United Kingdom: UK GDPR + PECR
After Brexit, the UK adopted its own version of GDPR (UK GDPR) alongside the Privacy and Electronic Communications Regulations (PECR). For B2B cold email, the UK rules are slightly more permissive than EU GDPR:
- Corporate subscribers: PECR treats emails sent to corporate email addresses (company domains) differently from individual subscribers. Cold email to corporate addresses is generally permitted without prior consent.
- Sole traders and partnerships: These are treated as individuals under PECR, requiring consent before marketing emails.
- Practical impact: B2B cold email to UK company email addresses is broadly permitted, provided you include sender identification and an opt-out mechanism.
Canada: CASL
Canada's Anti-Spam Legislation (CASL) is the strictest major email regulation, requiring consent before sending any commercial electronic message. This makes B2B cold email technically illegal in most scenarios—with narrow exceptions.

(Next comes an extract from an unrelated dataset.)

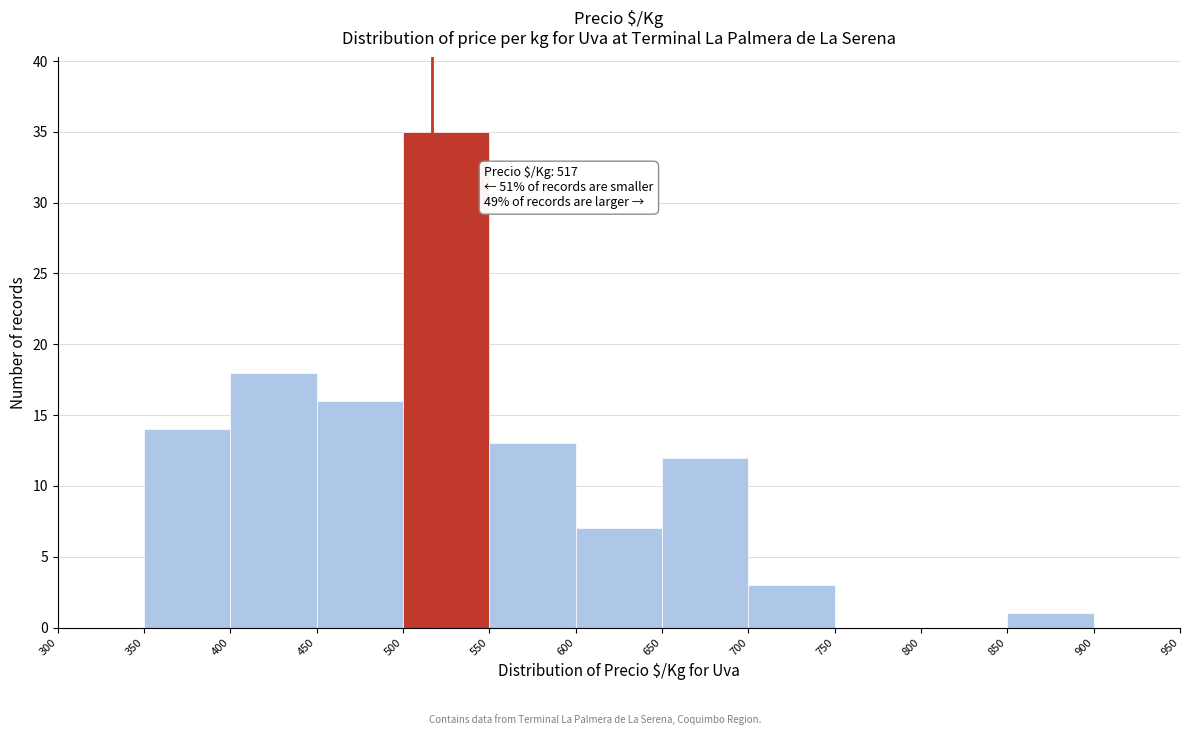

Which range on the x-axis has the tallest bar?

500 to 550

Exceptions That Allow Cold Email
- Existing business relationship: If you've had a transaction, contract, or inquiry from the recipient within the past 2 years, you have implied consent.

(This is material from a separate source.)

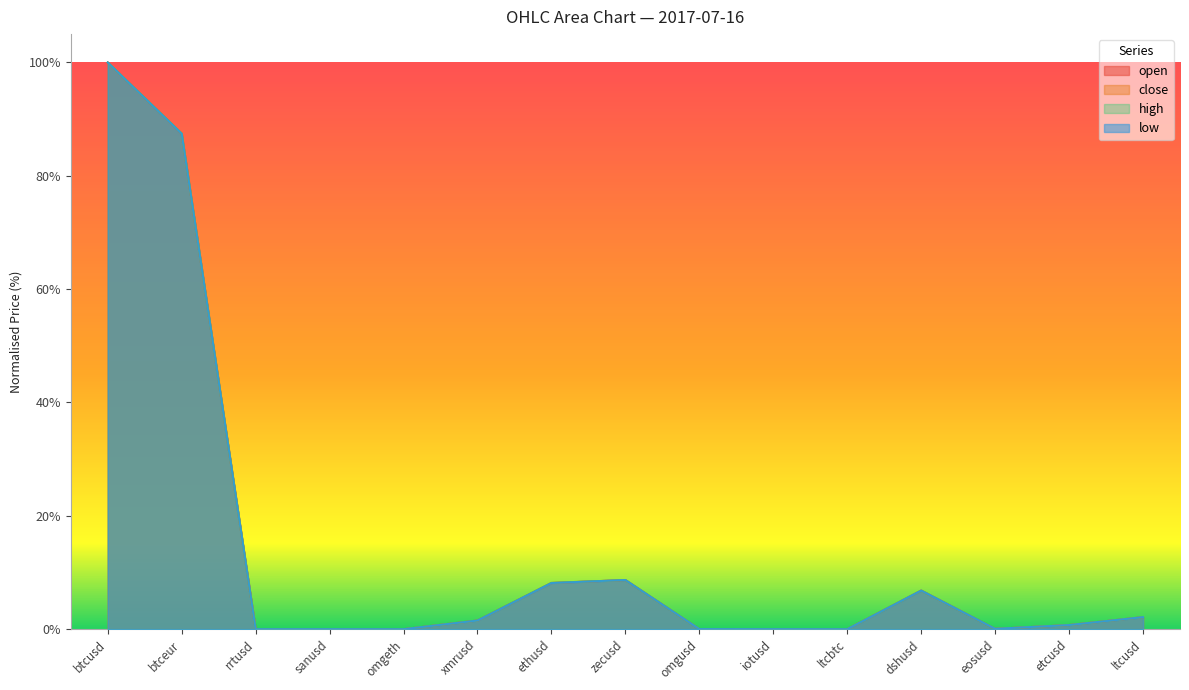

Between sanusd and ltcusd, which series saw the biggest shift?

high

- Publicly available email: If the email address is conspicuously published (on their website, in a directory) and you're emailing about a topic related to their professional role, implied consent may apply. However, this exception is narrowly interpreted.

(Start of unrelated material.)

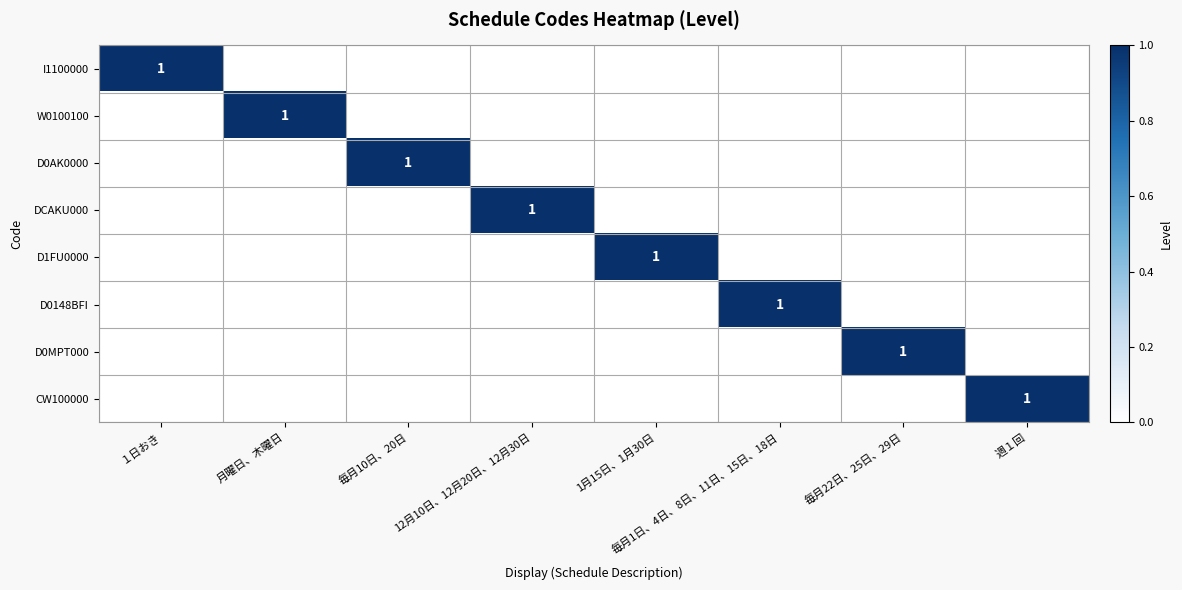

True or false: DCAKU000 has a value of 1 at 12月10日、12月20日、12月30日.

True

- Referral: If a third party refers you to someone, you can send a single email mentioning the referrer. This referral exception is limited to one message.
Practical Recommendation for Canada
Due to CASL's strict requirements and significant penalties ($10 million per violation for businesses), most cold email practitioners recommend either: (1) excluding Canadian email addresses from cold campaigns entirely, or (2) using only the publicly-available-email exception with careful documentation.
Practical Compliance Strategy for Global Cold Email
| Element | US Requirement | EU/UK Requirement | Canada Requirement |
|---|---|---|---|
| Prior consent | Not required | Not required (legitimate interest) | Required (with exceptions) |
| Physical address | Required | Recommended | Required |
| Unsubscribe mechanism | Required | Required | Required |
| Sender identification | Required | Required | Required |
| Honest subject lines | Required | Required | Required |
| Data processing transparency | Not required | Required | Not specifically |
| B2B-only targeting | Best practice | Strongly recommended | Helps with exceptions |
Universal Cold Email Compliance Checklist
- Include your real name, company name, and physical address in every email
- Include a clear, easy unsubscribe mechanism (reply "stop" or one-click link)
- Use accurate "From" and "Reply-To" addresses that identify you
- Write honest subject lines that reflect the email content
- Only email business addresses (company domains), not personal addresses
- Ensure the email is relevant to the recipient's professional role
- Honor unsubscribe requests immediately
- Maintain records of where you obtained each email address
- Segment your list by geography and apply jurisdiction-appropriate rules
- Exclude Canadian addresses unless you have documented implied consent
Disclaimer: This article provides general information about email regulations and should not be considered legal advice. Consult with a qualified attorney for guidance specific to your situation and jurisdiction. Laws evolve, and enforcement interpretations can change.
Understanding cold email laws isn't just about avoiding fines—it's about building sustainable outreach practices that respect recipients and protect your sender reputation. The overlap between legal compliance and deliverability best practices is nearly complete: honest subject lines, clear identification, easy unsubscribe, and relevant targeting are what both regulators and email providers demand.